Transcribed page contents
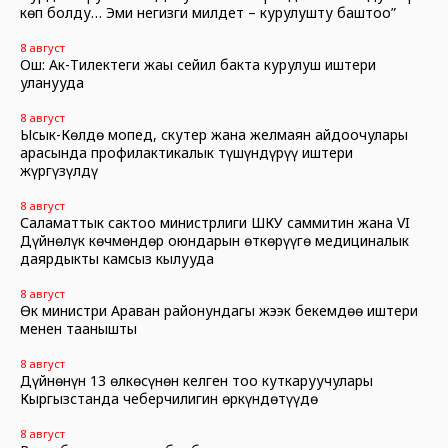
көп болду… Эми негизги милдет – курулушту баштоо”
8 август
Ош: Ак-Тилектеги жаңы сейил бакта курулуш иштери
уланууда
8 август
Ысык-Көлдө мопед, скутер жана желмаян айдоочулары
арасында профилактикалык түшүндүрүү иштери
жүргүзүлдү
8 август
Саламаттык сактоо министрлиги ШКУ саммитин жана VI
Дүйнөлүк көчмөндөр оюндарын өткөрүүгө медициналык
даярдыкты камсыз кылууда
8 август
Өк министри Араван районундагы жээк бекемдөө иштери
менен таанышты
8 август
Дүйнөнүн 13 өлкөсүнөн келген тоо куткаруучулары
Кыргызстанда чеберчилигин өркүндөтүүдө
8 август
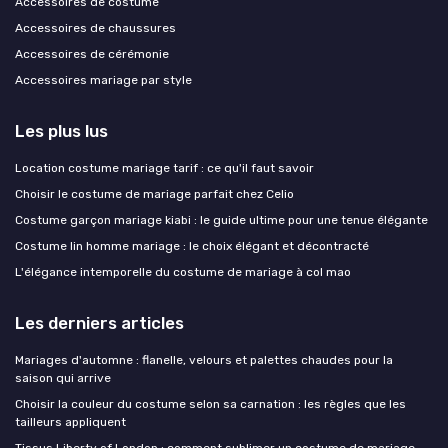
Accessoires de costume
Accessoires de chaussures
Accessoires de cérémonie
Accessoires mariage par style
Les plus lus
Location costume mariage tarif : ce qu'il faut savoir
Choisir le costume de mariage parfait chez Celio
Costume garçon mariage kiabi : le guide ultime pour une tenue élégante
Costume lin homme mariage : le choix élégant et décontracté
L'élégance intemporelle du costume de mariage à col mao
Les derniers articles
Mariages d'automne : flanelle, velours et palettes chaudes pour la
saison qui arrive
Choisir la couleur du costume selon sa carnation : les règles que les
tailleurs appliquent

_Description of the task_
Starting with the line with "Accessoires de costume" and going on through the line with "Costume lin homme", could you write those lines out again, switching "Accessoires" to "Articles" and leaving everything else unchanged?

_Output for this exercise_
Articles de costume
Articles de chaussures
Articles de cérémonie
Articles mariage par style
Les plus lus
Location costume mariage tarif : ce qu'il faut savoir
Choisir le costume de mariage parfait chez Celio
Costume garçon mariage kiabi : le guide ultime pour une tenue élégante
Costume lin homme mariage : le choix élégant et décontracté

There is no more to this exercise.